Feb 15, 2018, 19:04 IST | Chaitraly Deshmukh

With the help of late son's preserved semen and IVF technology, family becomes proud grandparents to a girl and a boy

The medical process of semen cryopreservation has helped a city-based family get back their son. A teacher by profession, Rajashree Patil, 50, used the preserved semen of her unmarried son, a 27-year-old who died of brain tumour two years ago, to have grandchildren. After an aunt of the deceased volunteered to become the surrogate mother, doctors fused the son's semen with the donor's eggs and transferred them to the latter's womb. Prathamesh Patil's aunt delivered healthy twins – a boy and a girl – this week at Sahyadri Speciality Hospital on Ahmednagar road.

The diagnosis
According to the Patils, Prathamesh was pursuing higher studies in Germany when the brain tumour was detected in February 2013. The team of doctors monitoring his treatment in Germany had advised him to preserve his semen before starting chemotherapy for his cancerous tumour. Consequently, he was brought to India in May 2013 for further treatment. But, in February 2016, the remission phase ended and Prathamesh was admitted to a Mumbai hospital for therapy. "Despite fighting hard, my son could not win the battle with cancer. He died on September 3, 2016," Rajashree said.
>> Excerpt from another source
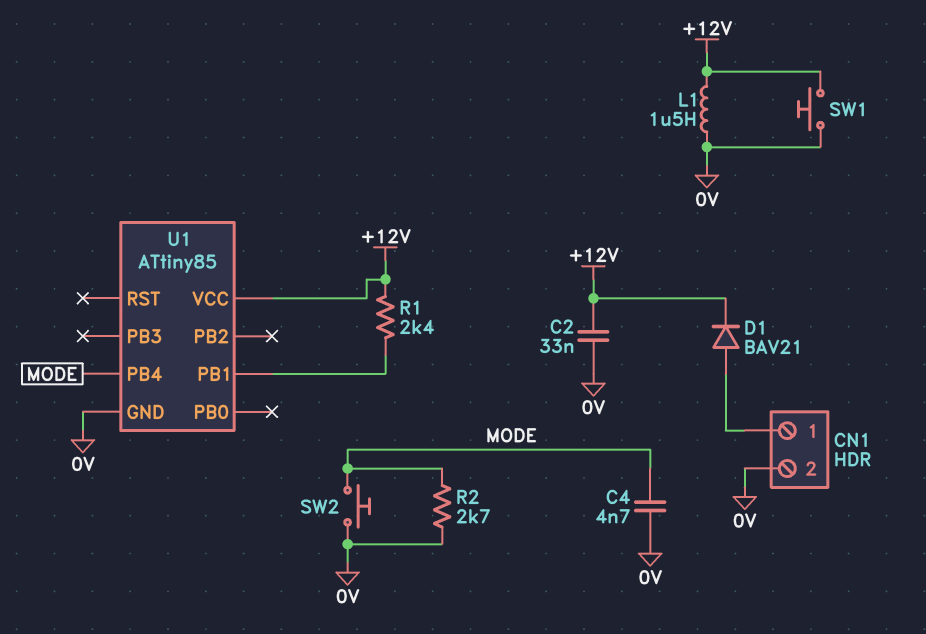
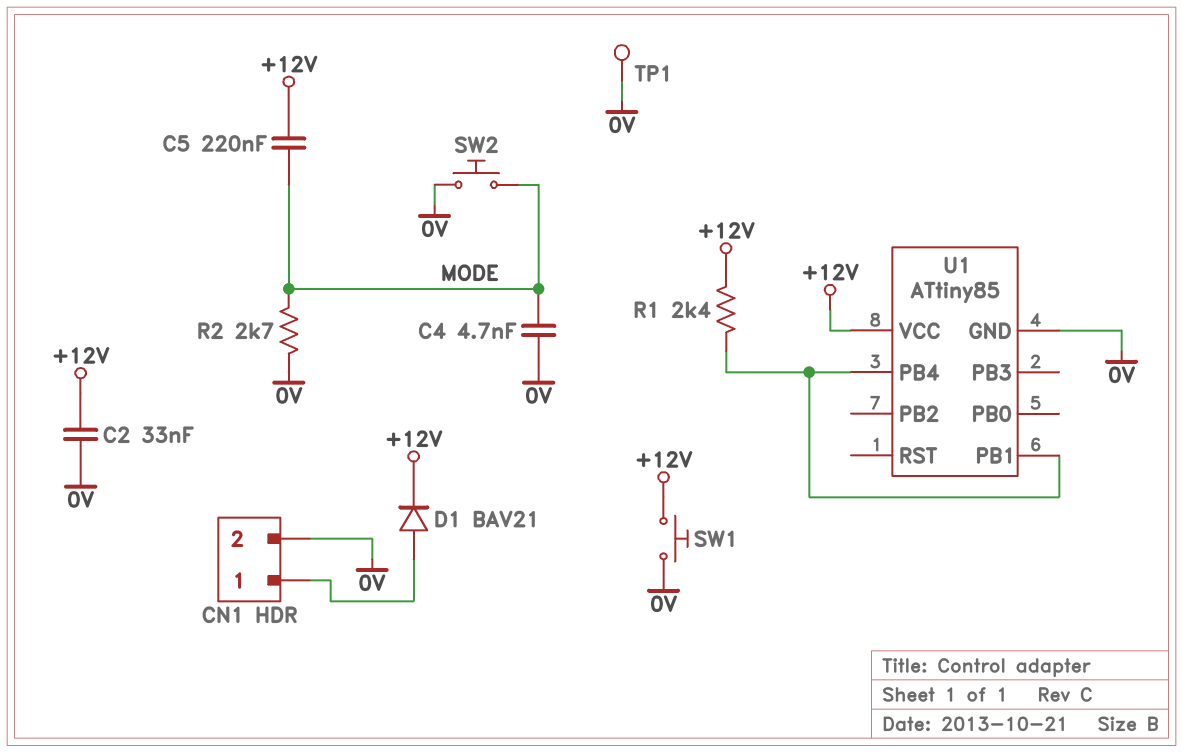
C5: none -> 220nF (+12V, MODE)
L1: 1.5uH (+12V, 0V) -> none
TP1: none -> test point (0V)
U1 pin PB4: MODE -> U1/PB1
Rajashree added that her son was an inspiration to every person who knew him. "Even after he lost sight, he helped my daughter, Dnyanshree, prepare for her Board exams and JEE entrance tests. It was a huge shock for us when he was diagnosed with Stage-4 cancer."

IVF process
Rajashree, who continues to keep a photo of Prathamesh in her wallet, added, "After his demise, I contacted the Germany Semen Bank where Prathamesh had cryopreserved his semen. After completing the formalities, I brought back the semen to India and approached doctors at Sahyadri Hospitals for an IVF procedure. The doctors didn't deem me fit to undergo the procedure, but one of our relatives, Prathamesh's aunt volunteered to become a surrogate mother. The IVF process began in June and she delivered twins this week. I can't seem to contain my joy now. It's like my Dhano [Prathamesh] has returned."

Dr Supriya Puranik, head of the department, IVF, gynaec and obstetrics, Sahyadri Hospital, said, "I am happy that science and technology could bring cheer to a mother. It's common to witness immense joy at the time of childbirth. But, in this case, there was a certain grief in the air as the father of the children had lost his battle to cancer. We appreciate Rajashree's spirit through the process and congratulate the new mother, Prathamesh's aunt for delivering healthy twins."